▸ **Selected extract**
# Giant plumes of methane bubbling to surface of Arctic Ocean



## entropy13 (Dec 15, 2011)

Dramatic and unprecedented plumes of methane – a greenhouse gas 20 times more potent than carbon dioxide – have been seen bubbling to the surface of the Arctic Ocean by scientists undertaking an extensive survey of the region.

The scale and volume of the methane release has astonished the head of the Russian research team who has been surveying the seabed of the East Siberian Arctic Shelf off northern Russia for nearly 20 years.

In an exclusive interview with The Independent, Igor Semiletov, of the Far Eastern branch of the Russian Academy of Sciences, said that he has never before witnessed the scale and force of the methane being released from beneath the Arctic seabed.



Full article here.


----------



## JATownes (Dec 15, 2011)

And then the Arctic Shelf went "KABOOM"!!!!


----------



## HossHuge (Dec 15, 2011)

(Transcribed page contents)

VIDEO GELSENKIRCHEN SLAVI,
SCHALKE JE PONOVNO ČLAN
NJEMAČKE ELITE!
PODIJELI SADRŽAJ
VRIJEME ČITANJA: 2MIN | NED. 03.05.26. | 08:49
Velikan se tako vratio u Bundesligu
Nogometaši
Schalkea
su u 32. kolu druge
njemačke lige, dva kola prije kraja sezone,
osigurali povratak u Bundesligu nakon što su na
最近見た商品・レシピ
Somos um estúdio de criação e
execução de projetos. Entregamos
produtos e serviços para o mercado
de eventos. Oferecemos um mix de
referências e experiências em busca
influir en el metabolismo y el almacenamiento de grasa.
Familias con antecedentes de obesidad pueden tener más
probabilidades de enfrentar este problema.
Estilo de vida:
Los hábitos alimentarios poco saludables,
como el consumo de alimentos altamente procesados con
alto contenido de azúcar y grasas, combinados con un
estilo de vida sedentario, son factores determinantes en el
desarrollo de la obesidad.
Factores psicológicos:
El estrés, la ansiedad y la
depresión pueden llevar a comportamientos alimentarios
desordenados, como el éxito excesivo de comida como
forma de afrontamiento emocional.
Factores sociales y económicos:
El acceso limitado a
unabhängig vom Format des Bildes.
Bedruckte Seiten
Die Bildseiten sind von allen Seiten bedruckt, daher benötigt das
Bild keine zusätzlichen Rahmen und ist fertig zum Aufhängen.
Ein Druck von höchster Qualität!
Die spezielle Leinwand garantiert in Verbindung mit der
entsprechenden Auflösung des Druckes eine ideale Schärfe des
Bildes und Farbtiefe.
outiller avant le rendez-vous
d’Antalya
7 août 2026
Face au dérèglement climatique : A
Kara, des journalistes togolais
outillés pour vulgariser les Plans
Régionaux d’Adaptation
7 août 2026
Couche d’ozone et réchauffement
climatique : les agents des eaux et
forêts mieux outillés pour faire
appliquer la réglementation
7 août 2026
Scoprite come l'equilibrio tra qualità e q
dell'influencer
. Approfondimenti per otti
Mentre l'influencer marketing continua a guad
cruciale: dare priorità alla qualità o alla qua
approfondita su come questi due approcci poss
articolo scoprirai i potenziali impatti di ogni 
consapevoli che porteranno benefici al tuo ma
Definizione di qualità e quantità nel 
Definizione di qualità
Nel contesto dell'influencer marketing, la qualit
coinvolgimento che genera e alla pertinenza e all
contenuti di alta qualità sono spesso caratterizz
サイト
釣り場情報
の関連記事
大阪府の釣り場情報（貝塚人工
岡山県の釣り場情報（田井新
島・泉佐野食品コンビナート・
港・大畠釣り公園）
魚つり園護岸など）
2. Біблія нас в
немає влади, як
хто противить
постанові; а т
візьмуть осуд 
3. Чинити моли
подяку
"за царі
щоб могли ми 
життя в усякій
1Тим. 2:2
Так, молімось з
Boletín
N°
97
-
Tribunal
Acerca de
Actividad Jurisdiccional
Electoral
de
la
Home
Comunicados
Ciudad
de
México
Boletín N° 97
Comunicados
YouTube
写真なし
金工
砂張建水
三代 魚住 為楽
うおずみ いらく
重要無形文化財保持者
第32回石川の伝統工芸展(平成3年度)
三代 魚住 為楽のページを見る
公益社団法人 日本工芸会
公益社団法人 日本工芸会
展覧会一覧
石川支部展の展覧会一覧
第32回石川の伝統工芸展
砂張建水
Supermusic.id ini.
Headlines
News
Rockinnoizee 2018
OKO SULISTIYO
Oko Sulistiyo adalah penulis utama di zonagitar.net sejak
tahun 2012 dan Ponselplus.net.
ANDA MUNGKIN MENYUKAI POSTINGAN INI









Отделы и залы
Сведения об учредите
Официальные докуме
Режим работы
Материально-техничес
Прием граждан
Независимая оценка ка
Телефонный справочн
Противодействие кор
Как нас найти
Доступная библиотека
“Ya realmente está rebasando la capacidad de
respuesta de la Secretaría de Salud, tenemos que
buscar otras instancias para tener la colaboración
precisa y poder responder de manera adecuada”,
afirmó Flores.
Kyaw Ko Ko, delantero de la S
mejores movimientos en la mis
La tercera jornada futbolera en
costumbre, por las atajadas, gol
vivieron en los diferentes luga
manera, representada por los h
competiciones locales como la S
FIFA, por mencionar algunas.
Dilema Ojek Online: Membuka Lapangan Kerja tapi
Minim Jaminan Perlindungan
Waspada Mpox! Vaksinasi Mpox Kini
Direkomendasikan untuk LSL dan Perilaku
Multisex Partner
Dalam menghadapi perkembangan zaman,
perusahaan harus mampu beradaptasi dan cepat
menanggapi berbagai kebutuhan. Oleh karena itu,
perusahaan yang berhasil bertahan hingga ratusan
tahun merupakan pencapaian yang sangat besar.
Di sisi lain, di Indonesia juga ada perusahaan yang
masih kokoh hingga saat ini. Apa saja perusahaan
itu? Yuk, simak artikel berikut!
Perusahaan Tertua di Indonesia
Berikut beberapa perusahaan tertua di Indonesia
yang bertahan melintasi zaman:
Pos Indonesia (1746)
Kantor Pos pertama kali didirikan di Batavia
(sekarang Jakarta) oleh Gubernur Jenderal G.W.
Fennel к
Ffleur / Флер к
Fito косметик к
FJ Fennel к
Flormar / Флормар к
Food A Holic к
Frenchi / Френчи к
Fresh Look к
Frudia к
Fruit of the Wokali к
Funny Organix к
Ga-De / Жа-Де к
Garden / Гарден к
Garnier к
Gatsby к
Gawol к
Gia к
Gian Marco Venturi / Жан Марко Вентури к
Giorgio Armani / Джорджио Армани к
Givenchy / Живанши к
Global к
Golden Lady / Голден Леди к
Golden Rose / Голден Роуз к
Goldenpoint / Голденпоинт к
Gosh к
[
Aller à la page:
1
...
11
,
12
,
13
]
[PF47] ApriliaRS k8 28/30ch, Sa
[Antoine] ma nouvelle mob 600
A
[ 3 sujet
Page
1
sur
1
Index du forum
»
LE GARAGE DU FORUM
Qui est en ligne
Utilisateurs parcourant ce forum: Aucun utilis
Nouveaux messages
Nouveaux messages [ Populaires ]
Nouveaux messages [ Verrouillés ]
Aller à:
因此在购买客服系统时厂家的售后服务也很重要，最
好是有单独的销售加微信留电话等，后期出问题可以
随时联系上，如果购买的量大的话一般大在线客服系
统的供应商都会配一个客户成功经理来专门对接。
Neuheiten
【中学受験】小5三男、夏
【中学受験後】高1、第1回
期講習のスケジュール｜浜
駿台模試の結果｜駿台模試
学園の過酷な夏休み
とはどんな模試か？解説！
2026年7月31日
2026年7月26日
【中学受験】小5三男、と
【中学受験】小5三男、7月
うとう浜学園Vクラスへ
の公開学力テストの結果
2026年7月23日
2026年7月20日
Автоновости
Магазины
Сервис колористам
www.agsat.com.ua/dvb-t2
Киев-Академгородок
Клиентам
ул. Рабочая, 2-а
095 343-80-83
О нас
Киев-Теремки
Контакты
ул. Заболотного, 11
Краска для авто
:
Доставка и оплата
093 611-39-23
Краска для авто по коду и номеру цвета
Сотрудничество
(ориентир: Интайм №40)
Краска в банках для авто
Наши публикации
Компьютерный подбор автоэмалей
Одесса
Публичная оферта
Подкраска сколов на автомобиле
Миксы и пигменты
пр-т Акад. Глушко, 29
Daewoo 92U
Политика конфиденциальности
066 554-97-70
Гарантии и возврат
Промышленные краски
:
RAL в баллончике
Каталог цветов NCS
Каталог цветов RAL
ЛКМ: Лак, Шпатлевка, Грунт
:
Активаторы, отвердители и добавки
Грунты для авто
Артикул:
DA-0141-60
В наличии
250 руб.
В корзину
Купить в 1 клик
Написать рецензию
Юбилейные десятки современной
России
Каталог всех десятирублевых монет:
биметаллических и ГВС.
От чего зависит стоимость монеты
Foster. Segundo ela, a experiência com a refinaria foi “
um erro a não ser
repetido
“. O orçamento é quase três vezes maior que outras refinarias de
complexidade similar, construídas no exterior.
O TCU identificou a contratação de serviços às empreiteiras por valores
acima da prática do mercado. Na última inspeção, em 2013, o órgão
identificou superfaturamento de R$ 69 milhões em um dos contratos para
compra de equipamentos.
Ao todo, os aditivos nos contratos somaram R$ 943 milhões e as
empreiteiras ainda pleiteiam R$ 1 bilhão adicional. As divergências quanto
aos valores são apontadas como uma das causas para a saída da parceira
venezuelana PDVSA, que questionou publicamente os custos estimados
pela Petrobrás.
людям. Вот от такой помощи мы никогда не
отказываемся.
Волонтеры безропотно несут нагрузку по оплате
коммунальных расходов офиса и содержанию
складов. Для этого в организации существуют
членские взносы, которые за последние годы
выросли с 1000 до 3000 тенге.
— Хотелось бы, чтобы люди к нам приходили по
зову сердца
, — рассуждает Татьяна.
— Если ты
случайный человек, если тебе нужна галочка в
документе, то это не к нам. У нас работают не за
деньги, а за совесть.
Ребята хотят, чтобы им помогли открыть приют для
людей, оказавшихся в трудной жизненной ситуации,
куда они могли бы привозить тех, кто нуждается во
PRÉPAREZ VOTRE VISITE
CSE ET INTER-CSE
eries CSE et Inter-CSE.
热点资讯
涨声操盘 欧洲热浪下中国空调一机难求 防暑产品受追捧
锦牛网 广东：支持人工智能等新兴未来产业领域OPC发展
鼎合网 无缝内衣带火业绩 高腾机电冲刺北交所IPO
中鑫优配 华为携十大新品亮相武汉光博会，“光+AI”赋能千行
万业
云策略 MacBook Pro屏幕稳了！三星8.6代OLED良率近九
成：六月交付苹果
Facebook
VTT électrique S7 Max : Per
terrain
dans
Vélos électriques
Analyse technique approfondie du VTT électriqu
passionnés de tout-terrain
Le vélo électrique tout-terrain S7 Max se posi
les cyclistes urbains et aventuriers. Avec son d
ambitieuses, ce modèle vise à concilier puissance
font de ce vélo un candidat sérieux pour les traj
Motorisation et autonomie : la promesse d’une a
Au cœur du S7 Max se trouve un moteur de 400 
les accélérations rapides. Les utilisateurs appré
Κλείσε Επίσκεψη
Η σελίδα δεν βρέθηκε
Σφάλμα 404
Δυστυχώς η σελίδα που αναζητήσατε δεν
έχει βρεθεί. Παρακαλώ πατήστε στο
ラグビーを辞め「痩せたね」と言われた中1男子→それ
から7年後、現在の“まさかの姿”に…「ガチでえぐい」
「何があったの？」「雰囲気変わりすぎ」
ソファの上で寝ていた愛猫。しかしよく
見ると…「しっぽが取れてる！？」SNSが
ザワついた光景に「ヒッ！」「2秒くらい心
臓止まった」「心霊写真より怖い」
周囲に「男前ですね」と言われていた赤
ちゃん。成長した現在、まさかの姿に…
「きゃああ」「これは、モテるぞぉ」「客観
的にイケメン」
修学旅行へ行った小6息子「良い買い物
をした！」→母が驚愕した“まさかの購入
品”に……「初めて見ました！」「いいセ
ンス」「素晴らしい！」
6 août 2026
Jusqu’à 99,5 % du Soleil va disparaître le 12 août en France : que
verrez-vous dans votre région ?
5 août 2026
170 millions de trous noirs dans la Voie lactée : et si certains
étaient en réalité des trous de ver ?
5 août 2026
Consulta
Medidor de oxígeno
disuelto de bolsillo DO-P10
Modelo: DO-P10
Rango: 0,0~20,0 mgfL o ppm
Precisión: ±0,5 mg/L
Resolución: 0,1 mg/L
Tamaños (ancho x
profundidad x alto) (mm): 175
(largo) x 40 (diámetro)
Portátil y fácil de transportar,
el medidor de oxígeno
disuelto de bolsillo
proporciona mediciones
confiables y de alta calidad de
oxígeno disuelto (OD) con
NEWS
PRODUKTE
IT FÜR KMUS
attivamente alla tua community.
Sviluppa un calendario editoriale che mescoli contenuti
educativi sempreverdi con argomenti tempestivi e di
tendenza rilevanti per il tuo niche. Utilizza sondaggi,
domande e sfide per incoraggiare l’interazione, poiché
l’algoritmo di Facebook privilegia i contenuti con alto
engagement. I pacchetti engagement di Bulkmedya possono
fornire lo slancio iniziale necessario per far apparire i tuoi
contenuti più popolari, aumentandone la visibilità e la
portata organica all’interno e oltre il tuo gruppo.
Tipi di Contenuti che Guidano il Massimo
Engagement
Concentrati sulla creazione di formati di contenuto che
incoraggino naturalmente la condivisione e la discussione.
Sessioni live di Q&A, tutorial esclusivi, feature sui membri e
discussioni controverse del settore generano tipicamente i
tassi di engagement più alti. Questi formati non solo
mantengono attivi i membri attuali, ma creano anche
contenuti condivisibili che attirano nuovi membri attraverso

▸ **Work task A**
In the Arctic methane thread, who did the opening post say gave an exclusive interview to The Independent?
▸ **Work task B**
List every username that appears as a poster in the Arctic methane thread.
▸ **Work task C**
Write the next part of the Arctic methane thread, picking up after its final line.

▸ **Expected output A**
Igor Semiletov, of the Far Eastern branch of the Russian Academy of Sciences.

▸ **Expected output B**
entropy13, JATownes, HossHuge

▸ **Expected output C**
JATownes said:


> And then the Arctic Shelf went "KABOOM"!!!!



You're not far off JATownes.  This could change the way we live in a hurry.  Hopefully, they find a way to harness it.

If you don't want to learn about it, the action starts at about the 2:30 mark.


----------



## Deleted member 24505 (Dec 15, 2011)

Burn it i say


----------



## (FIH) The Don (Dec 15, 2011)

We don't need no water let the motherfucker burn
Burn motherfucker burn


----------



## dorsetknob (Dec 15, 2011)

age old Question has now been answered

and the question was

Where do whales go to fart


----------



## c12038 (Dec 15, 2011)

Its Pengiun fart not whale fart


----------



## entropy13 (Dec 15, 2011)

c12038 said:


> Its Pengiun fart not whale fart



There are no penguins in the Arctic, only the Antarctic.


----------



## Mr McC (Dec 15, 2011)

Santa let one slip when he saw this year's budget for presents?


----------



## Iceni (Dec 15, 2011)

Interestingly i do remember something about natural methane saturation been able to take the buoyancy out of water and air. Making planes fall out of the sky, and Boats instantly sink. It was one of the Bermuda triangle hypothesises.

I personally wouldn't want to be working near these things. Imagine the health and safety sheet! 

Natural methane in air (asphyxiation)
Natural methane in water, you ship will sink
Natural methane in atmosphere in high concentrations you plane will fall out of the sky.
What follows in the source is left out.